**Problem requirements**
In the records below, find the line that contains "## Reservoir/Host" and the line that contains "or chest pain.", then retype exactly those two lines and every line between them.

+---+

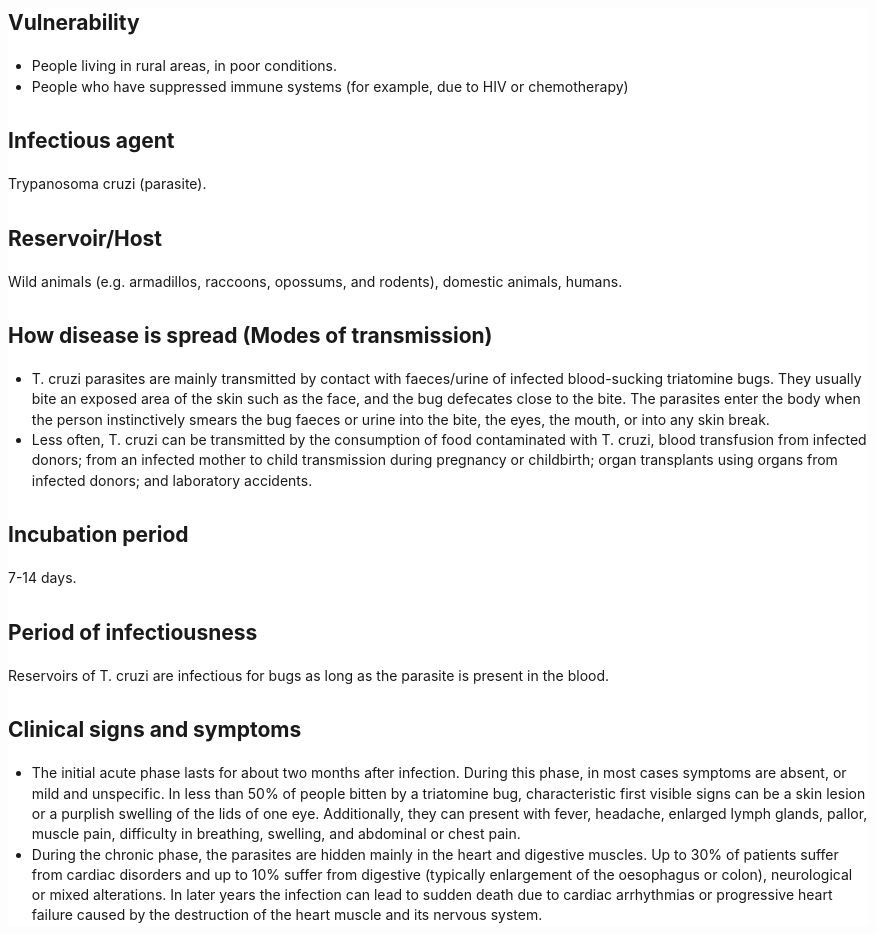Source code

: </div> 


## Vulnerability

-	People living in rural areas, in poor conditions.
-	People who have suppressed immune systems (for example, due to HIV or chemotherapy)


<div class="hide profile2" markdown="1"> 

## Infectious agent	

Trypanosoma cruzi (parasite).

## Reservoir/Host	

Wild animals (e.g. armadillos, raccoons, opossums, and rodents), domestic animals, humans.

</div> 


## How disease is spread (Modes of transmission)
	
- 	T. cruzi parasites are mainly transmitted by contact with faeces/urine of infected blood-sucking triatomine bugs. They usually bite an exposed area of the skin such as the face, and the bug defecates close to the bite. The parasites enter the body when the person instinctively smears the bug faeces or urine into the bite, the eyes, the mouth, or into any skin break.
-	Less often, T. cruzi can be transmitted by the consumption of food contaminated with T. cruzi, blood transfusion from infected donors; from an infected mother to child transmission during pregnancy or childbirth; organ transplants using organs from infected donors; and laboratory accidents.


<div class="hide profile2" markdown="1"> 

## Incubation period	

7-14 days.

## Period of infectiousness	

Reservoirs of T. cruzi are infectious for bugs as long as the parasite is present in the blood.

</div> 



<div class="hide profile2 profile3" markdown="1"> 

## Clinical signs and symptoms

-	The initial acute phase lasts for about two months after infection. During this phase, in most cases symptoms are absent, or mild and unspecific. In less than 50% of people bitten by a triatomine bug, characteristic first visible signs can be a skin lesion or a purplish swelling of the lids of one eye. Additionally, they can present with fever, headache, enlarged lymph glands, pallor, muscle pain, difficulty in breathing, swelling, and abdominal or chest pain.
-	During the chronic phase, the parasites are hidden mainly in the heart and digestive muscles. Up to 30% of patients suffer from cardiac disorders and up to 10% suffer from digestive (typically enlargement of the oesophagus or colon), neurological or mixed alterations. In later years the infection can lead to sudden death due to cardiac arrhythmias or progressive heart failure caused by the destruction of the heart muscle and its nervous system.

+---+

**Problem solution**
## Reservoir/Host	

Wild animals (e.g. armadillos, raccoons, opossums, and rodents), domestic animals, humans.

</div> 


## How disease is spread (Modes of transmission)
	
- 	T. cruzi parasites are mainly transmitted by contact with faeces/urine of infected blood-sucking triatomine bugs. They usually bite an exposed area of the skin such as the face, and the bug defecates close to the bite. The parasites enter the body when the person instinctively smears the bug faeces or urine into the bite, the eyes, the mouth, or into any skin break.
-	Less often, T. cruzi can be transmitted by the consumption of food contaminated with T. cruzi, blood transfusion from infected donors; from an infected mother to child transmission during pregnancy or childbirth; organ transplants using organs from infected donors; and laboratory accidents.


<div class="hide profile2" markdown="1"> 

## Incubation period	

7-14 days.

## Period of infectiousness	

Reservoirs of T. cruzi are infectious for bugs as long as the parasite is present in the blood.

</div> 



<div class="hide profile2 profile3" markdown="1"> 

## Clinical signs and symptoms

-	The initial acute phase lasts for about two months after infection. During this phase, in most cases symptoms are absent, or mild and unspecific. In less than 50% of people bitten by a triatomine bug, characteristic first visible signs can be a skin lesion or a purplish swelling of the lids of one eye. Additionally, they can present with fever, headache, enlarged lymph glands, pallor, muscle pain, difficulty in breathing, swelling, and abdominal or chest pain.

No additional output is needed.